The Shepperds hosted a fish fry each year at their home, a two-story dwelling on RR 1431 that was also the residence of a menagerie of animals, including birds, snakes, and hamsters. Fountains of all types provided beverages, and tables and chairs were set up across the property to make this gathering the social event of the year.
“I think he did it because he enjoyed the company of all the townspeople who wanted to come,” Burnam said.
Burnam told the doctor many times that she didn’t think he was charging enough for his services. He would just shrug. He never increased his fees. She thinks it was because Shepperd saw how many of his patients lived on the small wages they were earning.
“That’s the way he felt,” she said. “To me, (the rate) was very low. To him, it was a very fair rate.”
Virginia and Ivan Shepperd had eight children: Catherine, Elizabeth, Virginia, Margaret, Milton, Ivan, and James and John, who are identical twins.
Just like their dad and uncles, some of the Shepperd children went into medicine. Catherine is an anesthesiologist, and Milton is a doctor, visiting area nursing homes and assisted-living facilities to treat the residents. Margaret is a speech pathologist, and James earned his Ph.D. and teaches psychology.

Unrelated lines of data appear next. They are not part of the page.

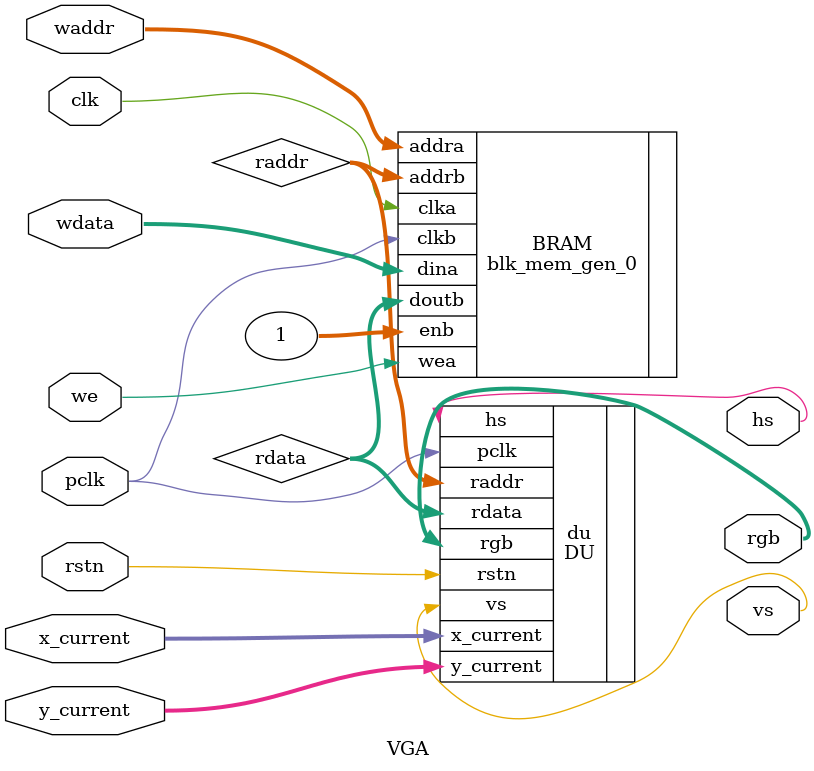
<source format=v>
`timescale 1ns / 1ps


module VGA #(
    parameter DW=15)(
   input            rstn,
    input            clk,
    input            pclk,
    input           [DW-1:0]   waddr,
    input           [11:0]   wdata,
    input [7:0]     x_current,
    input [7:0]     y_current,
    input            we,
    output  [0:0]    hs,
    output  [0:0]    vs,
    output  [11:0]   rgb
    );
wire [11:0] rdata;
wire [DW-1:0] raddr;

DU du(
    .pclk(pclk),
    .rstn(rstn),
    .hs(hs),
    .vs(vs),
    .rgb(rgb),
    .rdata(rdata),
    .raddr(raddr),
    .x_current(x_current),
    .y_current(y_current)
);
blk_mem_gen_0 BRAM (
  .clka(clk),    // input wire clka
  .wea(we),      // input wire [0 : 0] wea
  .addra(waddr),  // input wire [15 : 0] addra
  .dina(wdata),    // input wire [15 : 0] dina
  .clkb(pclk),    // input wire clkb
  .enb(1),      // input wire enb
  .addrb(raddr),  // input wire [15 : 0] addrb
  .doutb(rdata)  // output wire [15 : 0] doutb
);

endmodule

</source>
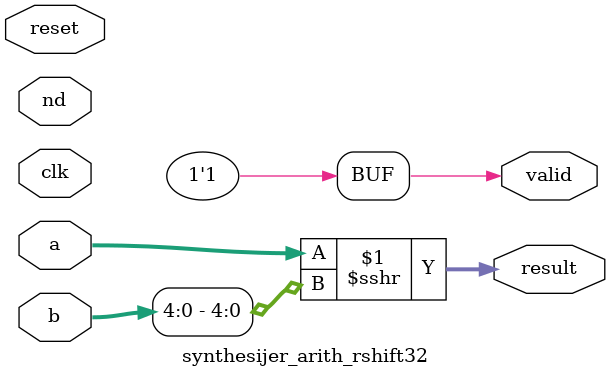
<source format=v>
`default_nettype none

module synthesijer_arith_rshift32
  (
   input wire 		     clk,
   input wire 		     reset,
   input wire signed [31:0]  a,
   input wire signed [31:0]  b,
   input wire 		     nd,
  
   output wire signed [31:0] result,
   output wire 		     valid
   );

   assign result = a >>> b[4:0];
   assign valid = 1'b1;

endmodule

`default_nettype wire

</source>
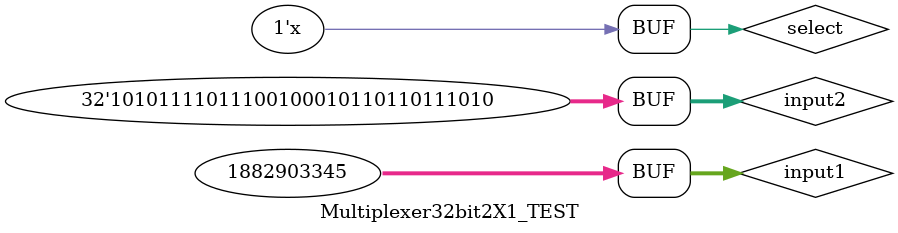
<source format=v>
`timescale 1ns / 1ps


module Multiplexer32bit2X1_TEST;

	// Inputs
	reg [31:0] input1;
	reg [31:0] input2;
	reg select;

	// Outputs
	wire [31:0] out;


	always #25 select <= ~select;
	// Instantiate the Unit Under Test (UUT)
	multiplexer32bit2X1 uut (
		.input1(input1), 
		.input2(input2), 
		.select(select), 
		.out(out)
	);

	initial begin

		// Initialize Inputs
		input1 = 32'b01110000001110101101001100110001;
		input2 = 32'b10101111011100100010110110111010;
		select = 0;
		
		#100;
	end
	
      
endmodule


</source>
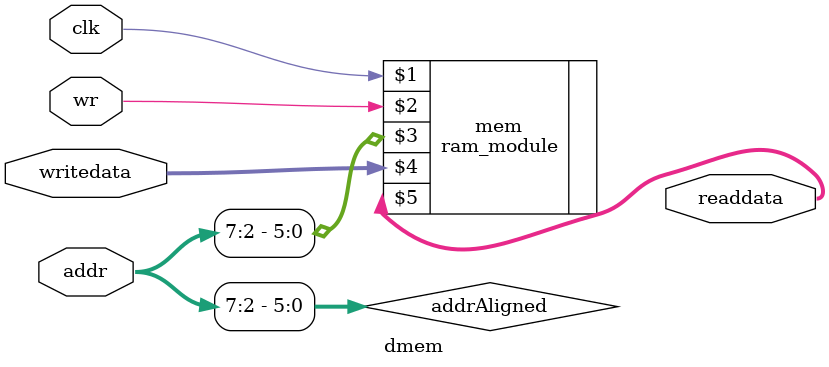
<source format=sv>
`timescale 1ns / 1ps
`default_nettype none


module dmem #(
    parameter Nloc = 64,
    parameter Dbits = 32,
    parameter initfile = "mem_data.mem"
    ) (
    input wire clk,
    input wire wr,
    input wire [Dbits-1:0] addr,
    input wire [Dbits-1:0] writedata,
    output wire [Dbits-1:0] readdata
    );
    
    wire [$clog2(Nloc)-1:0] addrAligned = addr >> 2;
    ram_module #(Nloc, Dbits, initfile) mem(clk, wr, addrAligned, writedata, readdata);
endmodule

</source>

Cunningham moved away from the Highland Lakes, but when she returned after 20 years, she would often talk with Shepperd.
“Dr. Shepperd never changed,” she said. “His mind was always as sharp as a tack.”
A service for Ivan Shepperd is 2 p.m. Saturday, Aug. 18, at Trinity Episcopal Church, 909 Avenue D. The cross in the Trinity’s sanctuary is dedicated to Virginia Shepperd.
Ivan Shepperd will be buried near his wife in the Trinity cemetery.
“After Virginia died, he said this is where he felt the closest to her,” Cunningham said of the church.